August 2023 saw one of the most significant developments in the world of online privacy. Meta announced that it would seek consent from users for behavioral ads in Europe. As we reported in December, Meta actually meant that anyone who wanted to protect their privacy from adtech would need to pay a subscription fee – €120 (about $130) per year on the web, or €156 (about $170) per year on iOS and Android – to remove ads.  

This represented a radical shift both in how social media is funded and how surveillance-based advertising is operated. In January 2024, the data protection authorities of Norway, the Netherlands, and Germany asked the EU’s top privacy body, the European Data Protection Board (EDPB), to issue an opinion on whether the so-called “consent or pay” system adopted by Meta was permitted under the EU’s GDPR privacy law.  

The EDPB has now published its views on the approach. It does not believe that “consent or pay” models can comply with the GDPR’s requirement for user consent. According to the EDPB, if users only have a choice between paying a fee or consenting to give up their privacy, they might “feel compelled to consent” to save money and retain access to important social networks.  The EDPB says:

When developing alternatives, large online platforms should consider providing individuals with an ‘equivalent alternative’ that does not entail the payment of a fee. If controllers do opt to charge a fee for access to the ‘equivalent alternative’, they should give significant consideration to offering an additional alternative. This free alternative should be without behavioral advertising, e.g. with a form of advertising involving the processing of less or no personal data. 

That last point is important, as the privacy organization noyb points out in its commentary on the EDPB opinion:

The EDPB also mentioned the possibility of introducing a third option beyond “Pay or Okay”, which has so far been largely ignored by the industry. In fact, there are many ways to monetise a website, such as contextual advertising, product placement, paid content or freemium models where certain content is only available for a fee. While the industry tries to limit the discussion to two options (“pay” or “okay”), the EDPB has emphasised that the GDPR does not limit other ways of funding products – even if they may be less profitable.

The EDPB opinion is not the end of the story.  As Max Schrems, chairman of noyb, writes: 

We are concerned that today’s first opinion is rather cautious and was based on limited facts. Once all the facts are on the table, we are confident that ‘Pay or Okay’ will be declared unlawful across the board. We know that ‘Pay or Okay’ shifts consent rates from about 3% to more than 99% – so it is as far from ‘freely given’ consent as North Korea is from a democracy. It is crucial to get all the relevant numbers for further decisions beyond Meta and larger platforms.

Will “Consent or Pay” Approaches Be Allowed?

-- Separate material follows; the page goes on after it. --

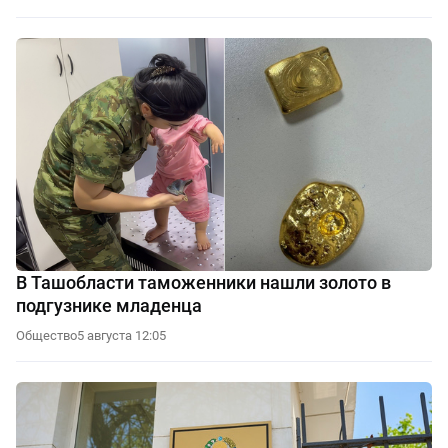
В Ташобласти таможенники нашли золото в
подгузнике младенца
Общество
5 августа 12:05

The battle over whether paying for privacy will be permitted in the EU is not over. The last few months have seen plenty of activity from groups defending privacy, the adtech industry, and government bodies. For example, in February, eight groups from the BEUC network of EU consumer protection bodies filed complaints with their national data protection authorities against what Ursula Pachl, BEUC’s Deputy Director General, called Meta’s “unfair ‘pay-or-consent’ choice.”

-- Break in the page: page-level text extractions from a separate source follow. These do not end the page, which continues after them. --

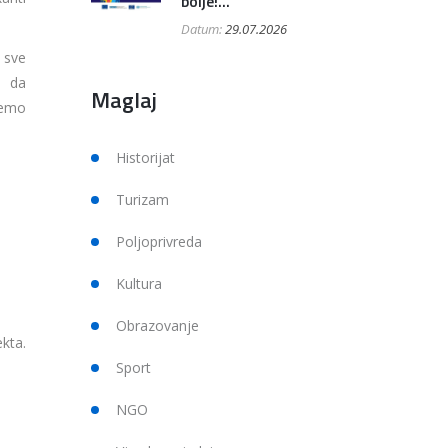
bolje!...
Datum:
29.07.2026
 sve
u da
Maglaj
jemo
Historijat
Turizam
Poljoprivreda
Kultura
Obrazovanje
kta.
Sport
NGO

At the beginning of March, the European Commission sent a formal request to Meta to provide more information about its “subscription for no ads” options on Facebook and Instagram. A few days later, 13 digital rights organizations sent an open letter to the EDPB urging it to “take a decisive stance against the controversial ‘Pay or Consent’ models”.

 In the UK, the Information Commissioner’s Office launched a “call for views” on the “consent or pay” approach. The same month, 39 members of the European Parliament sent an open letter to Sir Nick Clegg, Meta’s president of global affairs, to express their “deep concerns regarding [his] company’s ‘pay or okay’ approach.” EU antitrust chief Margrethe Vestager added her own warning to Meta about its new business model, reminding the company that there are many ways to pay for social media services, including making advertising contextual.  

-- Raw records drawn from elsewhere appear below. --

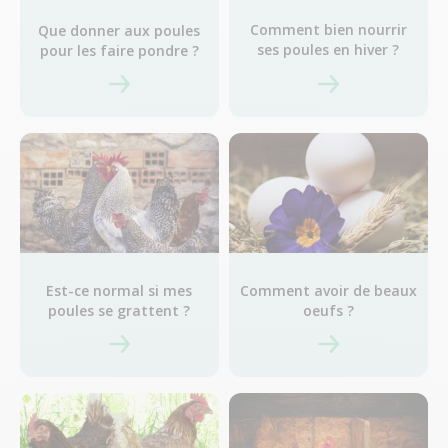
Comment bien nourrir
Que donner aux poules
ses poules en hiver ?
pour les faire pondre ?
Est-ce normal si mes
Comment avoir de beaux
poules se grattent ?
oeufs ?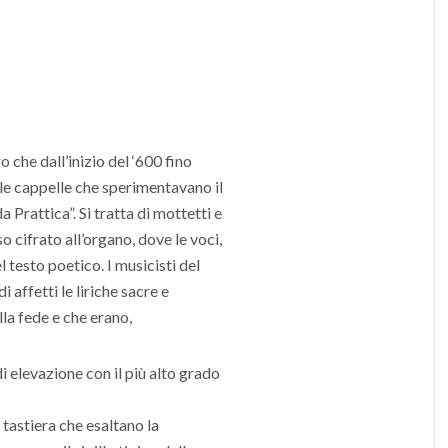
 che dall’inizio del ‘600 fino
elle cappelle che sperimentavano il
Prattica”. Si tratta di mottetti e
 cifrato all’organo, dove le voci,
l testo poetico. I musicisti del
 affetti le liriche sacre e
la fede e che erano,
elevazione con il più alto grado
 tastiera che esaltano la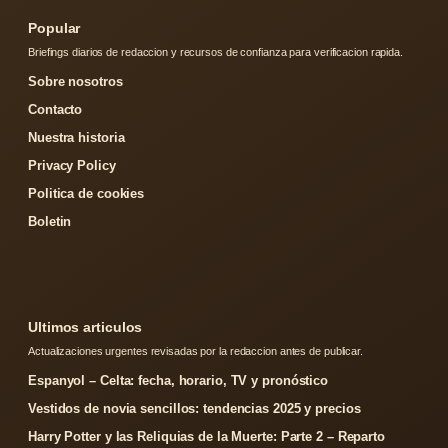
Popular
Briefings diarios de redaccion y recursos de confianza para verificacion rapida.
Sobre nosotros
Contacto
Nuestra historia
Privacy Policy
Politica de cookies
Boletin
Ultimos articulos
Actualizaciones urgentes revisadas por la redaccion antes de publicar.
Espanyol – Celta: fecha, horario, TV y pronóstico
Vestidos de novia sencillos: tendencias 2025 y precios
Harry Potter y las Reliquias de la Muerte: Parte 2 – Reparto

Following this mounting criticism from EU officials, Meta offered to cut the monthly subscription fee for Facebook and Instagram by almost half. On the same day, several adtech industry organizations came out in support of the “consent of pay model” in an open letter to the EDPB. They claimed the allegation that the “consent or pay” model amounts to users having to pay to protect their personal data was “misleading.”

Most of the criticism against Meta’s “consent or pay” model has focused on its incompatibility with GDPR. At the end of March, the European Commission broadened the discussion by opening a non-compliance investigation against Meta under the new EU Digital Markets Act.  The European Commission said that it was “concerned that the binary choice imposed by Meta’s ‘pay or consent’ model may not provide a real alternative if users do not consent, thereby not achieving the objective of preventing the accumulation of personal data by gatekeepers.”

This is an important battle that’s actively engaging some of the most important players in the world of online privacy. The outcome matters because what happens in the EU tends to spread to the rest of the world. This could occur through laws in other countries being written based on the EU’s rulings, or through major online companies deciding to make EU compliance the global standard for their services.